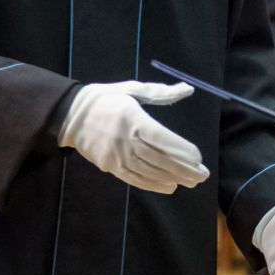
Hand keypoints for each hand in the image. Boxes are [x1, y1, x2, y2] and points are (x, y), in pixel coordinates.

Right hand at [58, 81, 208, 193]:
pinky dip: (154, 184)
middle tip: (203, 175)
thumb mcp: (132, 88)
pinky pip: (135, 179)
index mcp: (132, 118)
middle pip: (159, 159)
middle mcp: (125, 140)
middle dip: (183, 169)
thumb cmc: (107, 98)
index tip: (198, 157)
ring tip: (191, 181)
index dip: (181, 150)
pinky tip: (169, 186)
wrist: (71, 115)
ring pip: (150, 171)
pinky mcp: (110, 166)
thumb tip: (187, 89)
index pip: (161, 138)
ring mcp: (116, 156)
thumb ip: (160, 92)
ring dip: (173, 178)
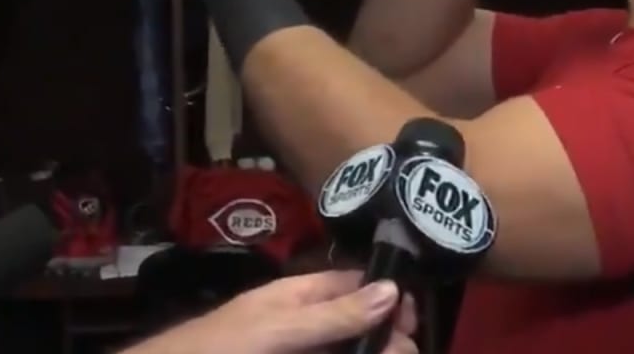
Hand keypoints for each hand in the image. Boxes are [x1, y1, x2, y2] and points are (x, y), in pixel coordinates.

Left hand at [129, 272, 417, 353]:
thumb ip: (333, 315)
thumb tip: (391, 290)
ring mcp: (299, 349)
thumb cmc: (221, 347)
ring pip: (346, 349)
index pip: (355, 286)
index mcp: (299, 296)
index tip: (412, 321)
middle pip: (358, 324)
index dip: (388, 298)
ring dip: (371, 350)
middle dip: (386, 337)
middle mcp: (304, 323)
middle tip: (404, 353)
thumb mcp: (279, 329)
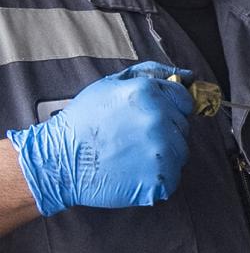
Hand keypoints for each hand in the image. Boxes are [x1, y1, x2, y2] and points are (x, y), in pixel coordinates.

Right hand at [6, 63, 194, 215]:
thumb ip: (152, 74)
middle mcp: (159, 119)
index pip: (184, 100)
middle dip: (165, 131)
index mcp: (148, 93)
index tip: (152, 118)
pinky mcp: (161, 178)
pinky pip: (173, 177)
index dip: (170, 109)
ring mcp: (161, 150)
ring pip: (180, 152)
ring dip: (163, 154)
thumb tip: (188, 76)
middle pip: (182, 127)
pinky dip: (158, 177)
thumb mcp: (110, 84)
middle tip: (133, 138)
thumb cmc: (83, 122)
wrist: (58, 161)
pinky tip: (133, 172)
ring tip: (132, 155)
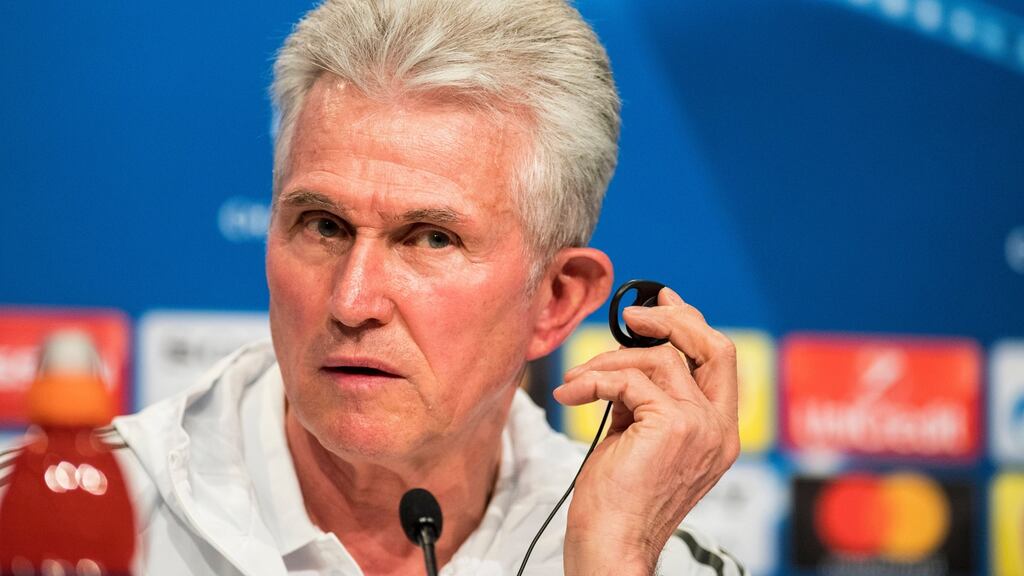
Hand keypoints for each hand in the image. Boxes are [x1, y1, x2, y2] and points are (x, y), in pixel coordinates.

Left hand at [554, 287, 739, 575]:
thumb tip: (629, 360)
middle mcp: (719, 429)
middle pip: (713, 346)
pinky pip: (628, 379)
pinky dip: (592, 380)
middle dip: (671, 320)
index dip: (693, 326)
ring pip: (659, 359)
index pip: (720, 362)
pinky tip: (571, 394)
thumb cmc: (618, 502)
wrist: (611, 545)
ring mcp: (700, 427)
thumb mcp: (641, 439)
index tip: (663, 304)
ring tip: (578, 381)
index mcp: (718, 433)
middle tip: (631, 317)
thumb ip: (648, 401)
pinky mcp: (671, 426)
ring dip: (608, 361)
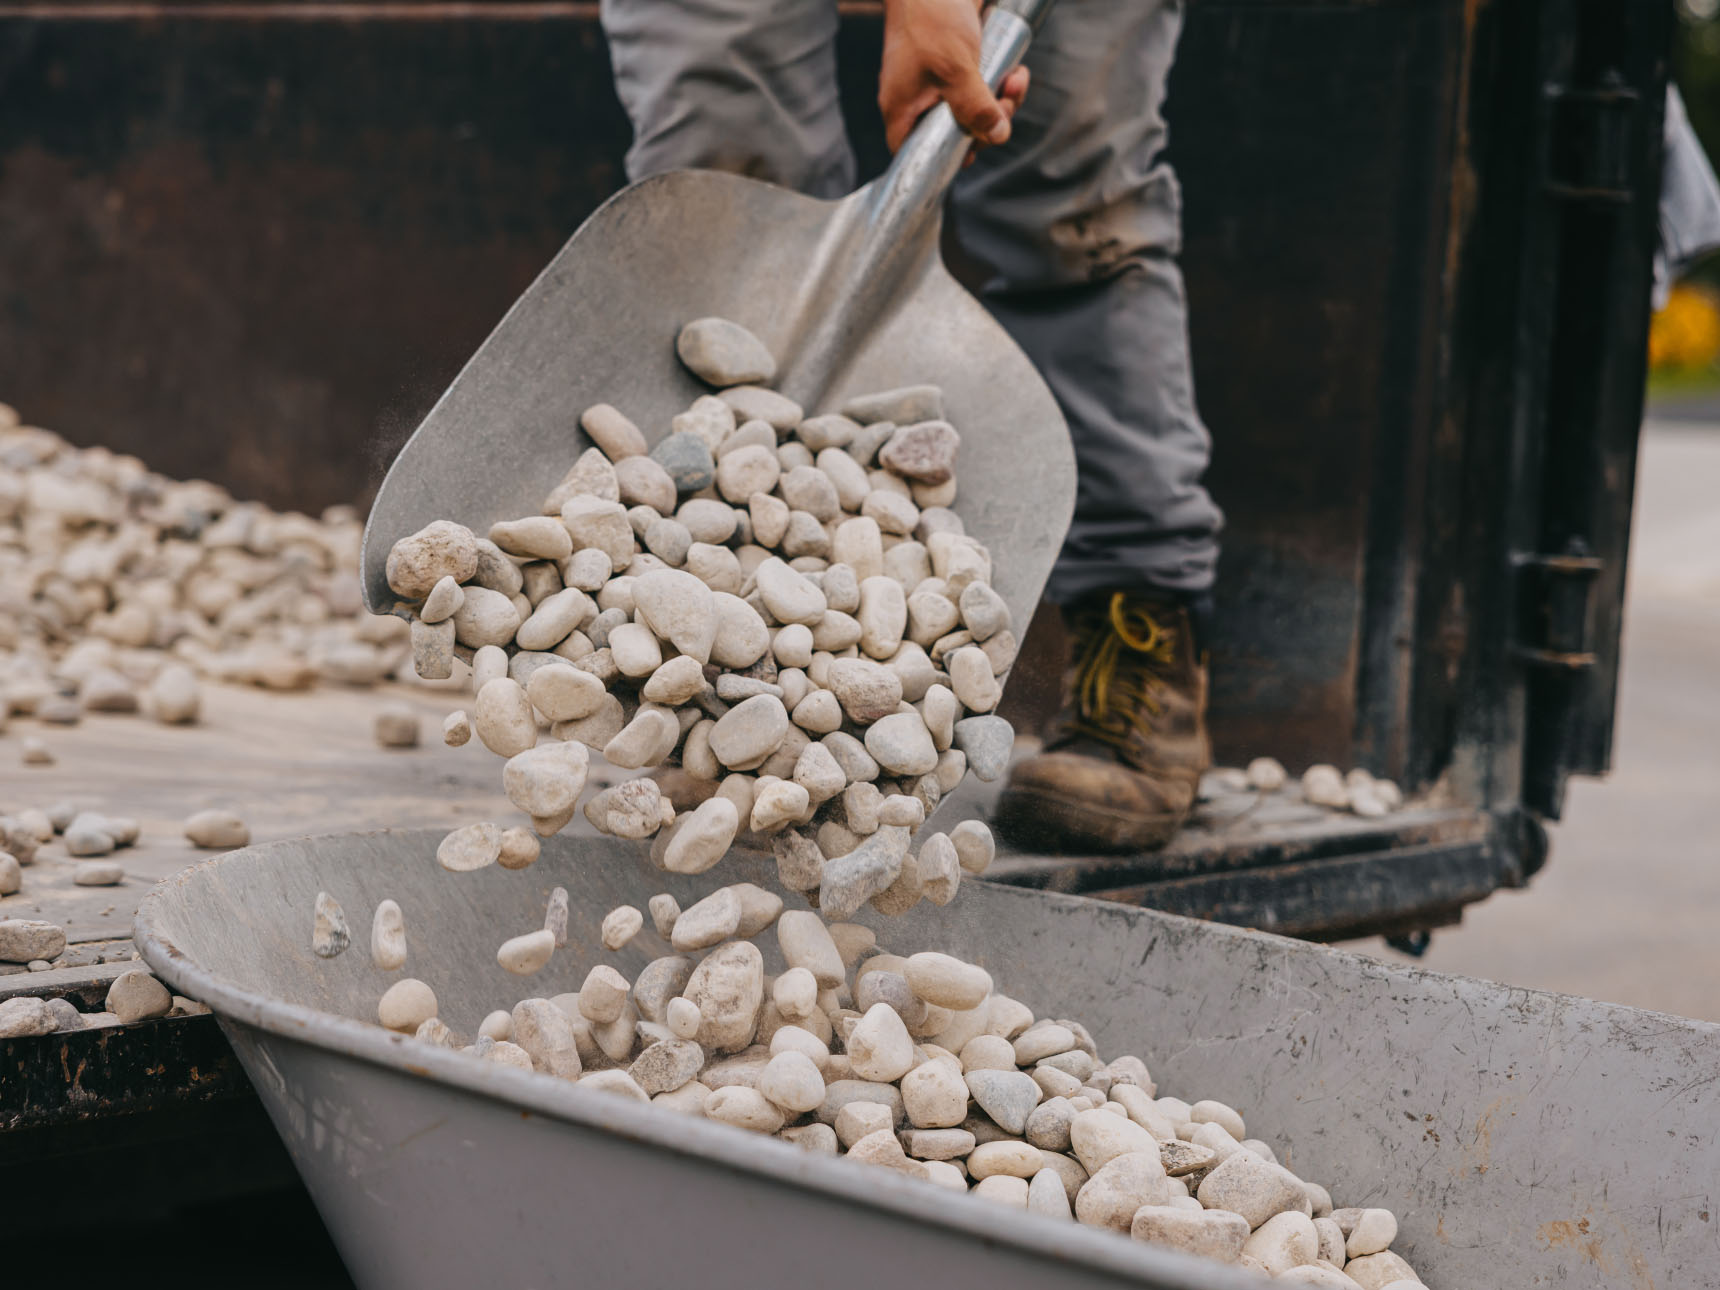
════════
◆ **WHAT YOU ARE ASKED TO DO**
What you write must match the listing exactly, from the line with "pinky mcp: (161, 178)" up to and including the line with "ring tip: (578, 381)". Pictures stay out.

◆ **SOLVED PROBLEM**
pinky mcp: (161, 178)
pinky pip: (173, 177)
index dip: (170, 109)
ring mcp: (161, 150)
ring pip: (180, 152)
ring dip: (163, 154)
thumb tip: (188, 76)
middle pip: (182, 127)
pinky dip: (158, 177)
thumb mcp: (110, 84)
middle tip: (133, 138)
thumb cmc: (83, 122)
wrist: (58, 161)
pinky tip: (133, 172)
ring tip: (132, 155)
Hand keypoints for each hand in the image. Boxes are [x1, y1, x2, y2] and points are (x, y), in pixel coordinates.

Left hand at [554, 287, 739, 575]:
thumb tip: (629, 360)
middle mcp: (719, 429)
middle pip: (713, 346)
pinky pip: (628, 379)
pinky dip: (592, 380)
middle dip: (671, 320)
index dip: (693, 326)
ring pip: (659, 359)
index pip: (720, 362)
pinky tip: (571, 394)
thumb cmc: (618, 502)
wrist: (611, 545)
ring mcp: (700, 427)
thumb mcp: (641, 439)
index tip: (663, 304)
ring tip: (578, 381)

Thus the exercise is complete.